I can't get it to work either. I am so going through puppy withdraw. lol


----------



## Kiffany (May 26, 2006)

Sorry forgot to leave the light on in her room. It looks much darker on camera and you can barely see anything. I will fix when I get home.


----------



## Kiffany (May 26, 2006)

Sorry forgot to leave the light on in her room. It looks much darker on camera and you can barely see anything. I will fix when I get home.


----------



## <3 Sarah <3 (Nov 1, 2005)

Awwww i turned it on at the perfect time lol & seen her 
i think you were trying to see if she wanted to go on her puppy pad lol :lol:
Awwww. i love puppy cam so much. such a great idea  lol!


----------



## dahlia (Aug 16, 2005)

Awww....she's sleeping curled up around her water bowl....


----------



## spradlinb (Sep 21, 2007)

chis rule said:


> Awwwwwww.... did he remove puppycam?


Hi, this is the "hubby" checking in.  We turn the cam off around 6 or so in the evening, since she tends to be out of her crib playing all night. That means that once in a while I forget to turn it back on until later the next morning. We'll likely keep it running for as long as she needs the playpen though. 

For those that are looking into something like this for yourself, there are two main items you need to check into: 
1) Find out if your internet provider gives you a static IP address, or use sites like www.whatismyip.com to find out what IP your computer is currently using. The cam will still work if you don't have a static IP, but you may need to use a different address from day to day if it changes often.
2) Find out how to "allow" or "unblock" a port if you have a firewall on your computer or network. Windows XP will usually notice when you try to broadcast your webcam the first time and ask if you want to block or unblock automatically... but if you have a router that you connect your computer to, it may have a firewall to get around as well. The free webcam program I use (Windows Media Encoder) uses port 8070, so that's the one to look into opening up.
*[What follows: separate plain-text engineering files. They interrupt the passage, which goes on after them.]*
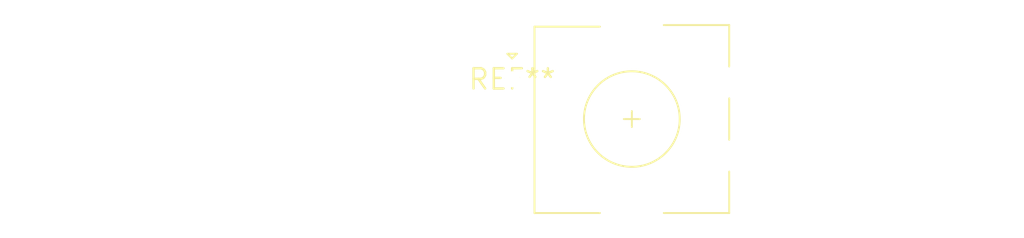
<source format=kicad_pcb>
(kicad_pcb (version 20240108) (generator pcbnew)

  (general
    (thickness 1.6)
  )

  (paper "A4")
  (layers
    (0 "F.Cu" signal)
    (31 "B.Cu" signal)
    (32 "B.Adhes" user "B.Adhesive")
    (33 "F.Adhes" user "F.Adhesive")
    (34 "B.Paste" user)
    (35 "F.Paste" user)
    (36 "B.SilkS" user "B.Silkscreen")
    (37 "F.SilkS" user "F.Silkscreen")
    (38 "B.Mask" user)
    (39 "F.Mask" user)
    (40 "Dwgs.User" user "User.Drawings")
    (41 "Cmts.User" user "User.Comments")
    (42 "Eco1.User" user "User.Eco1")
    (43 "Eco2.User" user "User.Eco2")
    (44 "Edge.Cuts" user)
    (45 "Margin" user)
    (46 "B.CrtYd" user "B.Courtyard")
    (47 "F.CrtYd" user "F.Courtyard")
    (48 "B.Fab" user)
    (49 "F.Fab" user)
    (50 "User.1" user)
    (51 "User.2" user)
    (52 "User.3" user)
    (53 "User.4" user)
    (54 "User.5" user)
    (55 "User.6" user)
    (56 "User.7" user)
    (57 "User.8" user)
    (58 "User.9" user)
  )

  (setup
    (pad_to_mask_clearance 0)
    (pcbplotparams
      (layerselection 0x00010fc_ffffffff)
      (plot_on_all_layers_selection 0x0000000_00000000)
      (disableapertmacros false)
      (usegerberextensions false)
      (usegerberattributes false)
      (usegerberadvancedattributes false)
      (creategerberjobfile false)
      (dashed_line_dash_ratio 12.000000)
      (dashed_line_gap_ratio 3.000000)
      (svgprecision 4)
      (plotframeref false)
      (viasonmask false)
      (mode 1)
      (useauxorigin false)
      (hpglpennumber 1)
      (hpglpenspeed 20)
      (hpglpendiameter 15.000000)
      (dxfpolygonmode false)
      (dxfimperialunits false)
      (dxfusepcbnewfont false)
      (psnegative false)
      (psa4output false)
      (plotreference false)
      (plotvalue false)
      (plotinvisibletext false)
      (sketchpadsonfab false)
      (subtractmaskfromsilk false)
      (outputformat 1)
      (mirror false)
      (drillshape 1)
      (scaleselection 1)
      (outputdirectory "")
    )
  )

  (net 0 "")

  (footprint "RotaryEncoder_Alps_EC11E_Vertical_H20mm_CircularMountingHoles" (layer "F.Cu") (at 0 0))

)

</source>
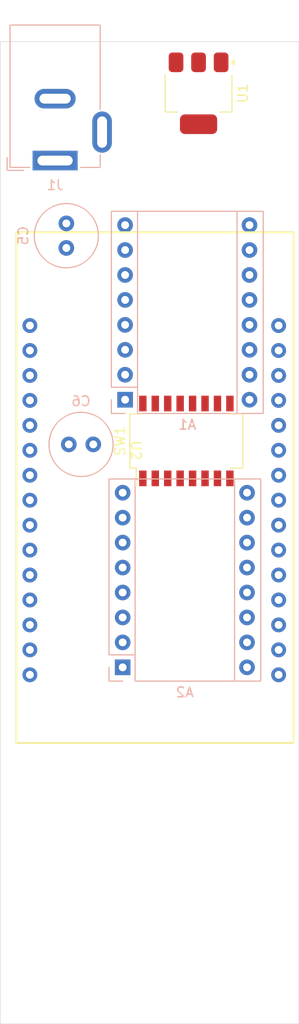
<source format=kicad_pcb>
(kicad_pcb
	(version 20240108)
	(generator "pcbnew")
	(generator_version "8.0")
	(general
		(thickness 1.6)
		(legacy_teardrops no)
	)
	(paper "A4")
	(layers
		(0 "F.Cu" signal)
		(31 "B.Cu" signal)
		(32 "B.Adhes" user "B.Adhesive")
		(33 "F.Adhes" user "F.Adhesive")
		(34 "B.Paste" user)
		(35 "F.Paste" user)
		(36 "B.SilkS" user "B.Silkscreen")
		(37 "F.SilkS" user "F.Silkscreen")
		(38 "B.Mask" user)
		(39 "F.Mask" user)
		(40 "Dwgs.User" user "User.Drawings")
		(41 "Cmts.User" user "User.Comments")
		(42 "Eco1.User" user "User.Eco1")
		(43 "Eco2.User" user "User.Eco2")
		(44 "Edge.Cuts" user)
		(45 "Margin" user)
		(46 "B.CrtYd" user "B.Courtyard")
		(47 "F.CrtYd" user "F.Courtyard")
		(48 "B.Fab" user)
		(49 "F.Fab" user)
		(50 "User.1" user)
		(51 "User.2" user)
		(52 "User.3" user)
		(53 "User.4" user)
		(54 "User.5" user)
		(55 "User.6" user)
		(56 "User.7" user)
		(57 "User.8" user)
		(58 "User.9" user)
	)
	(setup
		(pad_to_mask_clearance 0)
		(allow_soldermask_bridges_in_footprints no)
		(pcbplotparams
			(layerselection 0x00010fc_ffffffff)
			(plot_on_all_layers_selection 0x0000000_00000000)
			(disableapertmacros no)
			(usegerberextensions no)
			(usegerberattributes yes)
			(usegerberadvancedattributes yes)
			(creategerberjobfile yes)
			(dashed_line_dash_ratio 12.000000)
			(dashed_line_gap_ratio 3.000000)
			(svgprecision 4)
			(plotframeref no)
			(viasonmask no)
			(mode 1)
			(useauxorigin no)
			(hpglpennumber 1)
			(hpglpenspeed 20)
			(hpglpendiameter 15.000000)
			(pdf_front_fp_property_popups yes)
			(pdf_back_fp_property_popups yes)
			(dxfpolygonmode yes)
			(dxfimperialunits yes)
			(dxfusepcbnewfont yes)
			(psnegative no)
			(psa4output no)
			(plotreference yes)
			(plotvalue yes)
			(plotfptext yes)
			(plotinvisibletext no)
			(sketchpadsonfab no)
			(subtractmaskfromsilk no)
			(outputformat 1)
			(mirror no)
			(drillshape 1)
			(scaleselection 1)
			(outputdirectory "")
		)
	)
	(net 0 "")
	(net 1 "Net-(A1-MS3)")
	(net 2 "unconnected-(A1-2A-Pad5)")
	(net 3 "unconnected-(A1-1B-Pad3)")
	(net 4 "unconnected-(A1-~{SLEEP}-Pad14)")
	(net 5 "unconnected-(A1-1A-Pad4)")
	(net 6 "GND")
	(net 7 "+VDC")
	(net 8 "unconnected-(A1-2B-Pad6)")
	(net 9 "Net-(A1-MS2)")
	(net 10 "unconnected-(A1-~{ENABLE}-Pad9)")
	(net 11 "+3.3V")
	(net 12 "Net-(A1-MS1)")
	(net 13 "unconnected-(A1-~{RESET}-Pad13)")
	(net 14 "unconnected-(A2-~{RESET}-Pad13)")
	(net 15 "Net-(A2-MS1)")
	(net 16 "unconnected-(A2-1A-Pad4)")
	(net 17 "unconnected-(A2-1B-Pad3)")
	(net 18 "unconnected-(A2-2A-Pad5)")
	(net 19 "unconnected-(A2-2B-Pad6)")
	(net 20 "unconnected-(A2-~{ENABLE}-Pad9)")
	(net 21 "unconnected-(A2-~{SLEEP}-Pad14)")
	(net 22 "Net-(A2-MS3)")
	(net 23 "Net-(A2-MS2)")
	(net 24 "+5V")
	(net 25 "X_Step")
	(net 26 "X_Dir")
	(net 27 "Y_Step")
	(net 28 "Y_Dir")
	(net 29 "unconnected-(U2-EN-Pad15)")
	(net 30 "unconnected-(U2-GPIO3-Pad27)")
	(net 31 "unconnected-(U2-GPIO1-Pad28)")
	(net 32 "unconnected-(U2-GPIO33-Pad9)")
	(net 33 "unconnected-(U2-GPIO36-Pad14)")
	(net 34 "unconnected-(U2-GPIO32-Pad10)")
	(net 35 "unconnected-(U2-GPIO16-Pad21)")
	(net 36 "unconnected-(U2-GPIO35-Pad11)")
	(net 37 "unconnected-(U2-GPIO18-Pad24)")
	(net 38 "unconnected-(U2-GPIO13-Pad3)")
	(net 39 "unconnected-(U2-GPIO34-Pad12)")
	(net 40 "unconnected-(U2-GPIO4-Pad20)")
	(net 41 "unconnected-(U2-GPIO23-Pad30)")
	(net 42 "unconnected-(U2-GPIO5-Pad23)")
	(net 43 "unconnected-(U2-GPIO21-Pad26)")
	(net 44 "unconnected-(U2-GPIO22-Pad29)")
	(net 45 "unconnected-(U2-GPIO19-Pad25)")
	(net 46 "unconnected-(U2-GPIO15-Pad18)")
	(net 47 "unconnected-(U2-GPIO39-Pad13)")
	(net 48 "unconnected-(U2-GPIO27-Pad6)")
	(net 49 "unconnected-(U2-GPIO2-Pad19)")
	(net 50 "unconnected-(U2-GPIO17-Pad22)")
	(net 51 "unconnected-(SW1-Pad2)")
	(net 52 "unconnected-(SW1-Pad13)")
	(net 53 "unconnected-(SW1-Pad12)")
	(net 54 "unconnected-(SW1-Pad5)")
	(net 55 "unconnected-(SW1-Pad16)")
	(net 56 "unconnected-(SW1-Pad7)")
	(net 57 "unconnected-(SW1-Pad8)")
	(net 58 "unconnected-(SW1-Pad11)")
	(net 59 "unconnected-(SW1-Pad3)")
	(net 60 "unconnected-(SW1-Pad4)")
	(net 61 "unconnected-(SW1-Pad9)")
	(net 62 "unconnected-(SW1-Pad10)")
	(net 63 "unconnected-(SW1-Pad6)")
	(net 64 "unconnected-(SW1-Pad14)")
	(net 65 "unconnected-(SW1-Pad1)")
	(net 66 "unconnected-(SW1-Pad15)")
	(footprint "Package_TO_SOT_SMD:SOT-223-3_TabPin2" (layer "F.Cu") (at 184.75 59.75 -90))
	(footprint "Button_Switch_SMD:SW_DIP_SPSTx08_Slide_Copal_CHS-08B_W7.62mm_P1.27mm" (layer "F.Cu") (at 183.505 95.15 90))
	(footprint "OLxA:ESP32S_30pin" (layer "F.Cu") (at 176.15 98.9))
	(footprint "Capacitor_THT:C_Radial_D6.3mm_H11.0mm_P2.50mm" (layer "B.Cu") (at 171.25 73 -90))
	(footprint "Module:Pololu_Breakout-16_15.2x20.3mm" (layer "B.Cu") (at 177 118.2))
	(footprint "Connector_BarrelJack:BarrelJack_GCT_DCJ200-10-A_Horizontal" (layer "B.Cu") (at 170.1 66.6))
	(footprint "Module:Pololu_Breakout-16_15.2x20.3mm" (layer "B.Cu") (at 177.25 90.95))
	(footprint "Capacitor_THT:C_Radial_D6.3mm_H11.0mm_P2.50mm" (layer "B.Cu") (at 174 95.5 180))
	(gr_rect
		(start 164.5 54.5)
		(end 195 154.5)
		(stroke
			(width 0.05)
			(type default)
		)
		(fill none)
		(layer "Edge.Cuts")
		(uuid "0a676205-3776-4ee5-815c-e9e2551ae505")
	)
)

</source>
Just about any USB webcam will work these days. And the Windows Media Encoder is free to use and has a little wizard thing that walks you through setting up the feed the first time. The biggest trouble I had was getting a computer close enough to the crib (had a spare laptop) for the USB cable to reach, and mounting the webcam so that it could see clearly.

Cheers.


----------



## <3 Sarah <3 (Nov 1, 2005)

spradlinb said:


> Hi, this is the "hubby" checking in.  We turn the cam off around 6 or so in the evening, since she tends to be out of her crib playing all night. That means that once in a while I forget to turn it back on until later the next morning. We'll likely keep it running for as long as she needs the playpen though.
> 
> For those that are looking into something like this for yourself, there are two main items you need to check into:
> 1) Find out if your internet provider gives you a static IP address, or use sites like www.whatismyip.com to find out what IP your computer is currently using. The cam will still work if you don't have a static IP, but you may need to use a different address from day to day if it changes often.
> ...


ooooh. that was very helpful. thank you very much


----------



## BellaLina's Mom (Mar 16, 2007)

Awwwww.............I see the puppy! She's sleeping - what a cutie.


----------



## Kioana (Mar 1, 2005)

yup i see her too still sleeping! LOL she's sleep in the litter pan


----------



## <3 Sarah <3 (Nov 1, 2005)

awwwwwww she's sleeping on her puppy pad  lol
she keeps moving around though :lol:!


----------



## Lin (Jun 7, 2006)

hehe... she's resting on her pad. What a cutie!


----------



## DlTobin (May 15, 2007)

hi... I just joined your group and I had to see....oh my goooooodness how darling! 
She just went on her pee pad...LOL and I sat here in Seattle Wa and said good puppy good puppy!


----------



## princess_ella (Jun 4, 2005)

i don't see her yet but at least i can see her bedding area now.


----------



## maureen (May 9, 2004)

DlTobin said:


> hi... I just joined your group and I had to see....oh my goooooodness how darling!
> She just went on her pee pad...LOL and I sat here in Seattle Wa and said good puppy good puppy!


 LOL!!! That's too cute!


----------



## *Lydz* (Mar 30, 2007)

What a clever idea! She is so sweet! Shes eating at the moment - bless!


----------



## princess_ella (Jun 4, 2005)

whoopi i got to see your cutie now at least i see she is sleeping


----------



## Sidech (Apr 3, 2006)

I never get to see her. I always go around nine at night. Does she sleep with you ? When's a good time to look ?


----------